Thanks for the kind words. I actually had forgotten all about posting the last blind for a month. I actually did that for the entire month and it was one of the best months I've ever had. Maybe there's something to be said for karma
1) I'm embarrassed to say, yes it was just a misspelling. My name on UltimateBet was also misspelled "Pirahna".
2) From time to time, yes I've had feelings of guilt about taking money from people. The feelings are usually fleeting though and I remind myself that nothing would make my opponent happier than taking my money.
I've been around gamblers of all sorts my entire life. A couple quick stories on the level of degeneracy I've been around:
I was at the casino one night with a guy named Bob in Sioux Falls, South Dakota. He was someone I knew from a local bar there and who would routinely bet every game on a college football card. He would literally take the newspaper and circle a team from every single game being played that day. He was essentially a bookie's dream.

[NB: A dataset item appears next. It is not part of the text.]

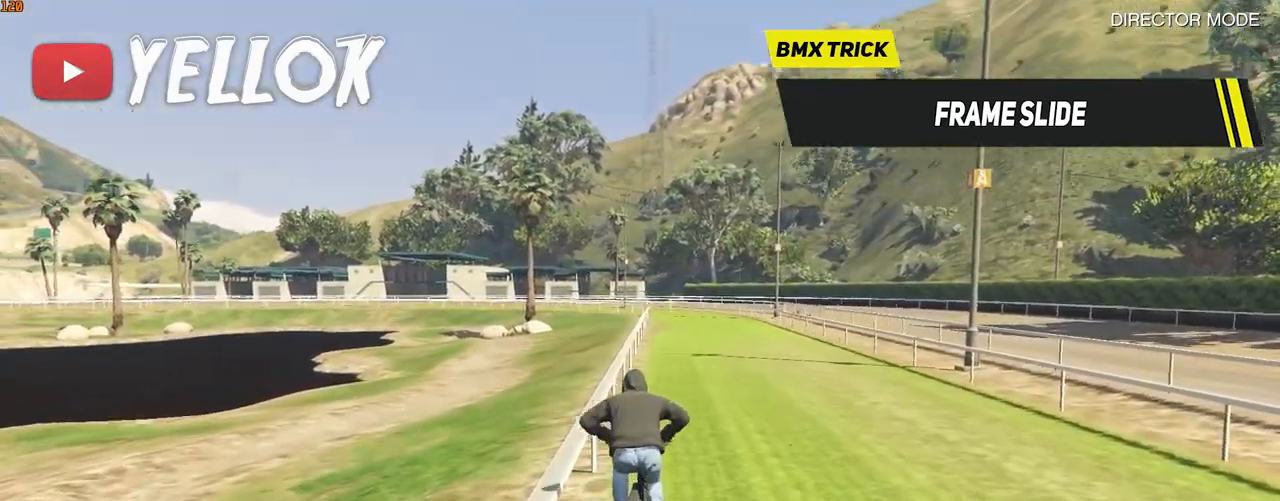
{"keys": ["shift_l"], "events": []}
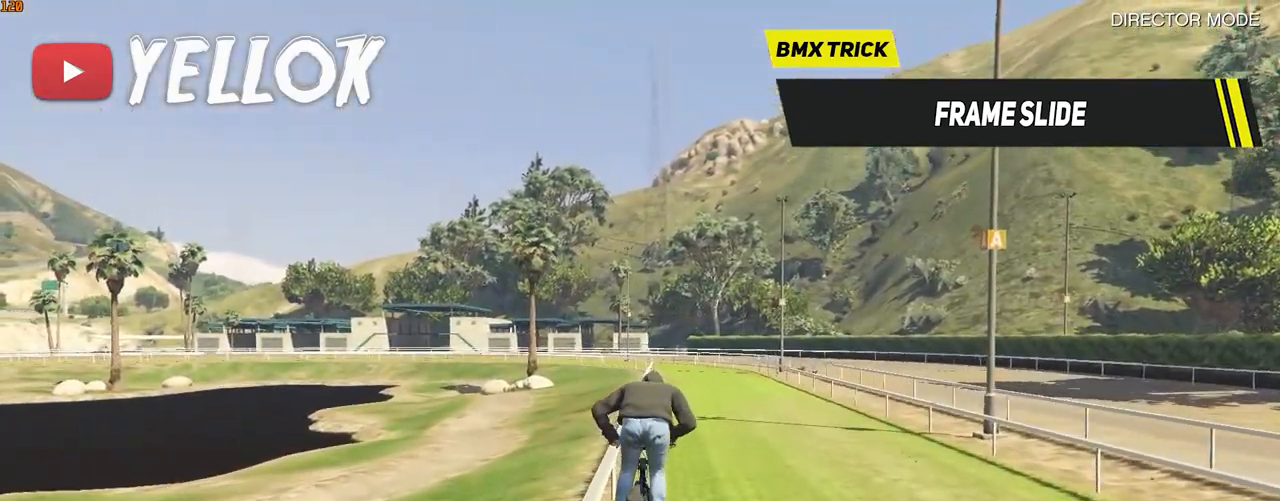
{"keys": ["shift_l", "space"], "events": [[483, "space", "down"]]}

He was playing slots the night we were out and hit the jackpot on the slot 4 times in the span of a few hours. He had 6 buckets full of $1 coins in front of him. I remember saying to my other friends that were there, take a picture because there's a 99% chance by the time we leave he'll have lost everything. Sure enough, maybe 12 hours later and he was completely broke.
In Framingham, MA in a pool room I grew up near they used to offer pull-tabs. Pull-tabs are a form of lottery where you buy a tab for $1 and can win all sorts of prizes usually up to $500 or $1000. The catch with pull-tabs is they tell you ahead of time how many prizes are in each box. So there might be 5000 pull-tabs and 4 $500 prizes, 10 $200 prizes, etc. The owner of the establishment that sells them is required to cross out the prizes as they're being won.
I watched this guy named Jon win every $500 prize, every $200 prize, every $100 prize so all that was left in the pull-tab box were thousands of worthless tickets since all the big prizes were hit. Any sane person would stop playing at this point. Not Jon. He just continued to play for hour after hour knowing there were no big prizes to be won until he lost all his money and couldn't afford another one. Jon wasn't a dumb guy by any stretch, he held a 6 figure engineering job.
What I'm getting at here is that degenerate gamblers are going to be degenerate gamblers regardless of what you do. The problem isn't gambling itself, there are much larger problems that gambling is a symptom of. So there's nothing I can say or do that's going to stop this person. And if I'm not willing to take this person's money, he's only going to give it to someone else.